D’abord la duchesse vint pour se jeter à son cou ; mais il la repoussa avec un air de mépris, dont étant tout étonnée, elle lui demanda d’où venoit ce traitement, et si c’étoit la récompense de ce qu’elle faisoit pour lui. « Vous ne faites rien pour moi, répondit froidement Caderousse, que vous ne fassiez pour votre mari, qui cependant ne vous a pas donné trop de marques de son amitié.

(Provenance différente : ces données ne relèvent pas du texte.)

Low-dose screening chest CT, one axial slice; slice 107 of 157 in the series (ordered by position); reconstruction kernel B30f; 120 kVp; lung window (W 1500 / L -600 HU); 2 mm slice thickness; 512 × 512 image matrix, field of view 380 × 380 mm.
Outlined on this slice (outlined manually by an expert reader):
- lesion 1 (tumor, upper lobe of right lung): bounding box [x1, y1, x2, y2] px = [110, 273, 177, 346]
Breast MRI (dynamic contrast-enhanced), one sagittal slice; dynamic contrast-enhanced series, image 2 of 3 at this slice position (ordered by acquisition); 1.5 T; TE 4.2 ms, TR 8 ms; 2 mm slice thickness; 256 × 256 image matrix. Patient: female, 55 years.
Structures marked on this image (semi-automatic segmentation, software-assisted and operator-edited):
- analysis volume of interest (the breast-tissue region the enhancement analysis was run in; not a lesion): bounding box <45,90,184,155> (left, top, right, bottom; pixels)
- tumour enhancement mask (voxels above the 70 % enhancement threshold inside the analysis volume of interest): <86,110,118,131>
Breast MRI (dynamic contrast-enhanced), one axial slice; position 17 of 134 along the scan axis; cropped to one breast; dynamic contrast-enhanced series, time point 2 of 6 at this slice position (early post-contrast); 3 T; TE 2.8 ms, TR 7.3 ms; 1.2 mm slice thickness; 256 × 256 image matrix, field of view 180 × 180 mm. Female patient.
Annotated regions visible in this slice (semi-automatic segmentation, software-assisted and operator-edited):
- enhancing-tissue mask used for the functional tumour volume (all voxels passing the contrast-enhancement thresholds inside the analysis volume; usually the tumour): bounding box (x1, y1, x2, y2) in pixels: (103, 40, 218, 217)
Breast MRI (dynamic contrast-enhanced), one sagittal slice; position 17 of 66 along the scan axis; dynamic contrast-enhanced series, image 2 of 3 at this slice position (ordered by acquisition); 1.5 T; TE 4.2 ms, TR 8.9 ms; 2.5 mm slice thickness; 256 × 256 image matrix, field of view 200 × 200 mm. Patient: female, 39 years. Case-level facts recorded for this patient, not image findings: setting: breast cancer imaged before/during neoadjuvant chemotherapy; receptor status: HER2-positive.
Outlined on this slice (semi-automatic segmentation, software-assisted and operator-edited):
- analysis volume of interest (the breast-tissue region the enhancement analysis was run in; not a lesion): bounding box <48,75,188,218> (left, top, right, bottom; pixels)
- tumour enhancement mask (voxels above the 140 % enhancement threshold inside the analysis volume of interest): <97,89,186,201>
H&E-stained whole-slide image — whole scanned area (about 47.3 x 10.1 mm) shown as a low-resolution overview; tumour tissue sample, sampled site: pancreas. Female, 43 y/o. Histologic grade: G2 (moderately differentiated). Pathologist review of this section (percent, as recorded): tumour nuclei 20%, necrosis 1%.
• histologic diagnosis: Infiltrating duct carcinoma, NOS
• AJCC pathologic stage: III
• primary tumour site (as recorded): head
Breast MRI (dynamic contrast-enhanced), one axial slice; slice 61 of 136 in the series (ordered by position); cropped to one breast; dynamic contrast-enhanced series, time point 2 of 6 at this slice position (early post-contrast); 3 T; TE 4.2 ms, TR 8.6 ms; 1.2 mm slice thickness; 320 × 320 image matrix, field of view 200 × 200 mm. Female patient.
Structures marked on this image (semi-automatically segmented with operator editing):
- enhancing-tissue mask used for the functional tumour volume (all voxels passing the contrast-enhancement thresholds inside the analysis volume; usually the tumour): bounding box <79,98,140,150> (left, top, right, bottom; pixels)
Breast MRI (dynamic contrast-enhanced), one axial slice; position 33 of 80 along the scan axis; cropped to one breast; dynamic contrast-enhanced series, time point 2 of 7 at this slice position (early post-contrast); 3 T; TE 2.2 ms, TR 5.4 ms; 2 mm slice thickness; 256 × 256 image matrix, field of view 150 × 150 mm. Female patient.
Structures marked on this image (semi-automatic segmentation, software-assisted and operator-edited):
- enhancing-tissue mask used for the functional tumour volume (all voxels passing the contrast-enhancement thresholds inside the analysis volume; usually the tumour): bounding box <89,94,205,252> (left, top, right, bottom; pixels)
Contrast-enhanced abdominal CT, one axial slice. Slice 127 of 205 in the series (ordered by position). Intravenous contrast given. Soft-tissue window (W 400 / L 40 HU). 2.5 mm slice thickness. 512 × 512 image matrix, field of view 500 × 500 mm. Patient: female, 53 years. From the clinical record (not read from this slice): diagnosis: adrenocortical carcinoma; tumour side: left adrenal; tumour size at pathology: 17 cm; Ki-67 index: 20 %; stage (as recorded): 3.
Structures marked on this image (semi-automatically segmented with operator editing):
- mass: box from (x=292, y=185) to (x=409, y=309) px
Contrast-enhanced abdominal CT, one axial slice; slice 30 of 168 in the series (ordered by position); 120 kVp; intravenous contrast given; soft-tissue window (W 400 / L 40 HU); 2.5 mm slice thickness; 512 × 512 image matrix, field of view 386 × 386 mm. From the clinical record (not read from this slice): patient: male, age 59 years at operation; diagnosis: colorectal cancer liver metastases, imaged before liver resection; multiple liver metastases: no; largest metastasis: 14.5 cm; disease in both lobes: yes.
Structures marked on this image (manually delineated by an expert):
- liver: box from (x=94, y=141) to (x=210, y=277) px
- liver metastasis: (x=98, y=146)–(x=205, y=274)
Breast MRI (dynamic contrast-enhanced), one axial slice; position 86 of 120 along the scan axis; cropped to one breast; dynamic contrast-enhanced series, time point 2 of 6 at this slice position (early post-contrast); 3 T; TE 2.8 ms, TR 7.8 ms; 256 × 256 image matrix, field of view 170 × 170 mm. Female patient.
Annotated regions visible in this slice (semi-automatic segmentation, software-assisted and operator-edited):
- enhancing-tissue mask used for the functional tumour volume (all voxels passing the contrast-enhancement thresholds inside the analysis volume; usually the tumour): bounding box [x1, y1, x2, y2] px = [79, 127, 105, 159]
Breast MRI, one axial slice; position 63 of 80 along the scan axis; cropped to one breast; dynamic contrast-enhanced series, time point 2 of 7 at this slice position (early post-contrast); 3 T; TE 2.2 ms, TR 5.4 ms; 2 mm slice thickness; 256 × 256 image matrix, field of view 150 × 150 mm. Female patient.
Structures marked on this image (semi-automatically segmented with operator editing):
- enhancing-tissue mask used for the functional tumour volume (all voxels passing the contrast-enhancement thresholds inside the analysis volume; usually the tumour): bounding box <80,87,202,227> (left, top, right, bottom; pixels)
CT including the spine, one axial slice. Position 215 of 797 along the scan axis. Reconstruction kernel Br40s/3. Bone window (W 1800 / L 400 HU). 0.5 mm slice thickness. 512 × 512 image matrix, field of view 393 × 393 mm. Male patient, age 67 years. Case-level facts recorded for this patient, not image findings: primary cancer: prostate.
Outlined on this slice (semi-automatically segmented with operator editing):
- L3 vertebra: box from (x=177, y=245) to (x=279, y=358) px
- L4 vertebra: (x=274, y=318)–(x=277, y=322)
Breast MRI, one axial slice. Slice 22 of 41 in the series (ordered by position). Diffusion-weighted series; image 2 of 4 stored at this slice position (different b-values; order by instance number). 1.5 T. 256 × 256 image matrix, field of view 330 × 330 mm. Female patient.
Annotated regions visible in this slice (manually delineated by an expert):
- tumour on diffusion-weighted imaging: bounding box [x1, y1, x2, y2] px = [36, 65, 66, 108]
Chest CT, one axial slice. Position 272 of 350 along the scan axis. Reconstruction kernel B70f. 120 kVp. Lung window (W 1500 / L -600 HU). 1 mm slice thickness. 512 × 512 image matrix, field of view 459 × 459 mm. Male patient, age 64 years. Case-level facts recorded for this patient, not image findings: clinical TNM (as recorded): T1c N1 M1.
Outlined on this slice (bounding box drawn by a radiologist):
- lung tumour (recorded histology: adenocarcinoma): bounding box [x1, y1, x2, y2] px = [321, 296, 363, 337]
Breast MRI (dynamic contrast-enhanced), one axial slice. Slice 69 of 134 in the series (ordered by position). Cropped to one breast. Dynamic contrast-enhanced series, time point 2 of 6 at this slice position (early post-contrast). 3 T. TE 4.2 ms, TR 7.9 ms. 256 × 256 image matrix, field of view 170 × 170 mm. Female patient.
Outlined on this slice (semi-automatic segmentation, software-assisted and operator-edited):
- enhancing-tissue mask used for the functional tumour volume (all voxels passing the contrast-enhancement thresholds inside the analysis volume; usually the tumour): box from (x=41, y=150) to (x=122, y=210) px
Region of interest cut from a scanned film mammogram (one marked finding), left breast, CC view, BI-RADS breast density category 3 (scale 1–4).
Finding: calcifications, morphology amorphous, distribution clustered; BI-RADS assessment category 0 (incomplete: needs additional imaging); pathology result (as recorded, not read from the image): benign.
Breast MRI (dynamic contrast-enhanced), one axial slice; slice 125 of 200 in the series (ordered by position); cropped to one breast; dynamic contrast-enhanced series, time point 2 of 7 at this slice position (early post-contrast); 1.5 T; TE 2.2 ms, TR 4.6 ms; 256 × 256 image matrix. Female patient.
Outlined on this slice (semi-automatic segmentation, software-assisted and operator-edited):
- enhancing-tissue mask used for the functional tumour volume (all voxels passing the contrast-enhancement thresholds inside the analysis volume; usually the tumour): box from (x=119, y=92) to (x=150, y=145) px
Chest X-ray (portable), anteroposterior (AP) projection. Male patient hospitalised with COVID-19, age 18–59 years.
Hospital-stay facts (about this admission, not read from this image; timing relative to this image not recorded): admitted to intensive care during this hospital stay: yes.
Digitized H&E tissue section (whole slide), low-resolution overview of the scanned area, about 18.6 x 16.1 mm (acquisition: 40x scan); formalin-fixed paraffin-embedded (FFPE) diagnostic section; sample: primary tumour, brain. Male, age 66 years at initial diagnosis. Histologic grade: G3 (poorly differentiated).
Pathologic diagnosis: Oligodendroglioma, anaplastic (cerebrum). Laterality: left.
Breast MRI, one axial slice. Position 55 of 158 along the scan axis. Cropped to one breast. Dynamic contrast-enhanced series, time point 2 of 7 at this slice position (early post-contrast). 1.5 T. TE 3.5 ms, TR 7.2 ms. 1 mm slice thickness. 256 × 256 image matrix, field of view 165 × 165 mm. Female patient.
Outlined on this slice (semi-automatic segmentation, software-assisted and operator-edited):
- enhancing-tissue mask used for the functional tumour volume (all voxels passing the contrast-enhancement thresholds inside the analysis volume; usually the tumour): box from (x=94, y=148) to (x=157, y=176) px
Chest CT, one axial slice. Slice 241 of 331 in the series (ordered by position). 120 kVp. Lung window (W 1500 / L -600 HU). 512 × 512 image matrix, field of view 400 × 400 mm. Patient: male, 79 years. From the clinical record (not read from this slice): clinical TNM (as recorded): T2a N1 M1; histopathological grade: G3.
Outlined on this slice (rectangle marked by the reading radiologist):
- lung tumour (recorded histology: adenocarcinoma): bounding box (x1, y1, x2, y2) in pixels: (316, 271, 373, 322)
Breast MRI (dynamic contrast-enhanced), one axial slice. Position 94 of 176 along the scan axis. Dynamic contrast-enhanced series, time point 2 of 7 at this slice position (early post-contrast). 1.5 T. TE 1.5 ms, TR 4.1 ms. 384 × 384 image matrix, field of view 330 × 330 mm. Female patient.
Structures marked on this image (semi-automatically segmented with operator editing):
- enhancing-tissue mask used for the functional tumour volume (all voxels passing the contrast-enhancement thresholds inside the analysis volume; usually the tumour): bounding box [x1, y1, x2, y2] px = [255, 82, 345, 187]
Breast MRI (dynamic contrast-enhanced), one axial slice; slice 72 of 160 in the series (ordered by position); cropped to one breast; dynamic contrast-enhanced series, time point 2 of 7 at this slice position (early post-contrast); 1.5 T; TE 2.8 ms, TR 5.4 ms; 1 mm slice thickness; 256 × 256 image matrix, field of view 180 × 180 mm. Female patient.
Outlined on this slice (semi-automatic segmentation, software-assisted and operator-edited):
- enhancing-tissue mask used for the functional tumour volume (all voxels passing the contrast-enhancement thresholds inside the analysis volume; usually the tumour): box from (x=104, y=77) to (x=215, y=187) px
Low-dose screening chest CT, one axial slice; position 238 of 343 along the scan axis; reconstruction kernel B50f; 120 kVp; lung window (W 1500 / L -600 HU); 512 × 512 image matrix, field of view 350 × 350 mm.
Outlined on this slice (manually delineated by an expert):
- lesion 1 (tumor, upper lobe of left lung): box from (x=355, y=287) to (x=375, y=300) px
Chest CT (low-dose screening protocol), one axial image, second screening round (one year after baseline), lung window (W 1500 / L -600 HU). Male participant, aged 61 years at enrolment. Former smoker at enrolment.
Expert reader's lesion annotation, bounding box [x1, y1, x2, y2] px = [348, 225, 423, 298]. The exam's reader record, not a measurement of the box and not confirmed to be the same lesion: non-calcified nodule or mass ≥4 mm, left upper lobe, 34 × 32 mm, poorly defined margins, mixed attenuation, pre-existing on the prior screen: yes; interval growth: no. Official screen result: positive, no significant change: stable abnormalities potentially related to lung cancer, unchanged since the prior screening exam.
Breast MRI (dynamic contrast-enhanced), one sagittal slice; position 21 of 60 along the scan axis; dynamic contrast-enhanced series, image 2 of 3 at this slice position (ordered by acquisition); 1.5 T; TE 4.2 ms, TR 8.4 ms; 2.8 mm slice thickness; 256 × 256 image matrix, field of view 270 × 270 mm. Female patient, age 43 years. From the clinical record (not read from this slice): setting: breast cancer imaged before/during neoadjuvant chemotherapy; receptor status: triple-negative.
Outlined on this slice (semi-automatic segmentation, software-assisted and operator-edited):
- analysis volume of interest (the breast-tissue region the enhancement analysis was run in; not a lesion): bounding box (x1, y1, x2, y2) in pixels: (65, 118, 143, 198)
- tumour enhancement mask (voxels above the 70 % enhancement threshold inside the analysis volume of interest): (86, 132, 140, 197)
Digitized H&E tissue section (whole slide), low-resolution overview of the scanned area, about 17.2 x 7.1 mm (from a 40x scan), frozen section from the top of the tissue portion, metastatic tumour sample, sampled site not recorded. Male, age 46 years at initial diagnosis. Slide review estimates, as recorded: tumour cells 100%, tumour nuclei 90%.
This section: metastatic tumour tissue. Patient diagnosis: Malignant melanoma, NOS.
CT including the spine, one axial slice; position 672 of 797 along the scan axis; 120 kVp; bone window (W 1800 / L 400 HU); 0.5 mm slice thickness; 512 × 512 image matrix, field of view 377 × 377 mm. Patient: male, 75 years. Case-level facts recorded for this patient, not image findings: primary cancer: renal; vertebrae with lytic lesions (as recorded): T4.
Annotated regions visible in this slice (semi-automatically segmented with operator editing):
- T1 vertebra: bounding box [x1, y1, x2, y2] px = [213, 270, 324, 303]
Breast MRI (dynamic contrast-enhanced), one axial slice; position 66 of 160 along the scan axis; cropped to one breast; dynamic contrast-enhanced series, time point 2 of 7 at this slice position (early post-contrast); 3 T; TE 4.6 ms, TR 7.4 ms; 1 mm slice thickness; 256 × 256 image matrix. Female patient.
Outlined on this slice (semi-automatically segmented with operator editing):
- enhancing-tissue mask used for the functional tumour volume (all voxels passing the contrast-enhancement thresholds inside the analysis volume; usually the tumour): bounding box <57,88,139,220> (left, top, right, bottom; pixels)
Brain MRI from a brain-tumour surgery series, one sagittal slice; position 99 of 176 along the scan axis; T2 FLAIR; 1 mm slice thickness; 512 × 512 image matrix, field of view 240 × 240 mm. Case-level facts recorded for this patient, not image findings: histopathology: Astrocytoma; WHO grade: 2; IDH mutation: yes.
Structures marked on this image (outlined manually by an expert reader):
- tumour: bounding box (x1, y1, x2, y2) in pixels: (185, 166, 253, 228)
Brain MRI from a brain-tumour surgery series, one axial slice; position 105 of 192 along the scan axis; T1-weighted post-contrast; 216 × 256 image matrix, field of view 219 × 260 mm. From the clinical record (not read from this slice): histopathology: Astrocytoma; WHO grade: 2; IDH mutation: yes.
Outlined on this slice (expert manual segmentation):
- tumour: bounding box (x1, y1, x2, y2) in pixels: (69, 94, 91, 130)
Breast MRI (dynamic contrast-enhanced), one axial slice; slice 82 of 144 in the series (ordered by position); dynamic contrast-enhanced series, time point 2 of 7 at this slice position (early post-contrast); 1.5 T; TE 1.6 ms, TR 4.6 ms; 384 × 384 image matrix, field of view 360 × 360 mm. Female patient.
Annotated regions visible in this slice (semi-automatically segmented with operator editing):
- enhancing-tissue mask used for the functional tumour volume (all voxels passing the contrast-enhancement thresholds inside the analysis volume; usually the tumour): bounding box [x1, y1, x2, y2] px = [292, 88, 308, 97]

Je vous ai entendu soupirer, perfide que vous êtes, et vous n’en avez pas fait davantage lorsque je vous ai témoigné tout ce que je sentois pour vous ; mais je suis assez vengé du peu de cas qu’il faisoit de vos caresses ; et n’avez-vous point de honte d’aimer déjà qui vous aime si peu ? » La duchesse fut surprise de ces reproches, et voulut lui nier ce qu’il avoit entendu ; mais il sut bien qu’en juger, et, après en avoir été témoin lui-même, il n’eut pas la complaisance de vouloir lui accorder ce qu’elle disoit.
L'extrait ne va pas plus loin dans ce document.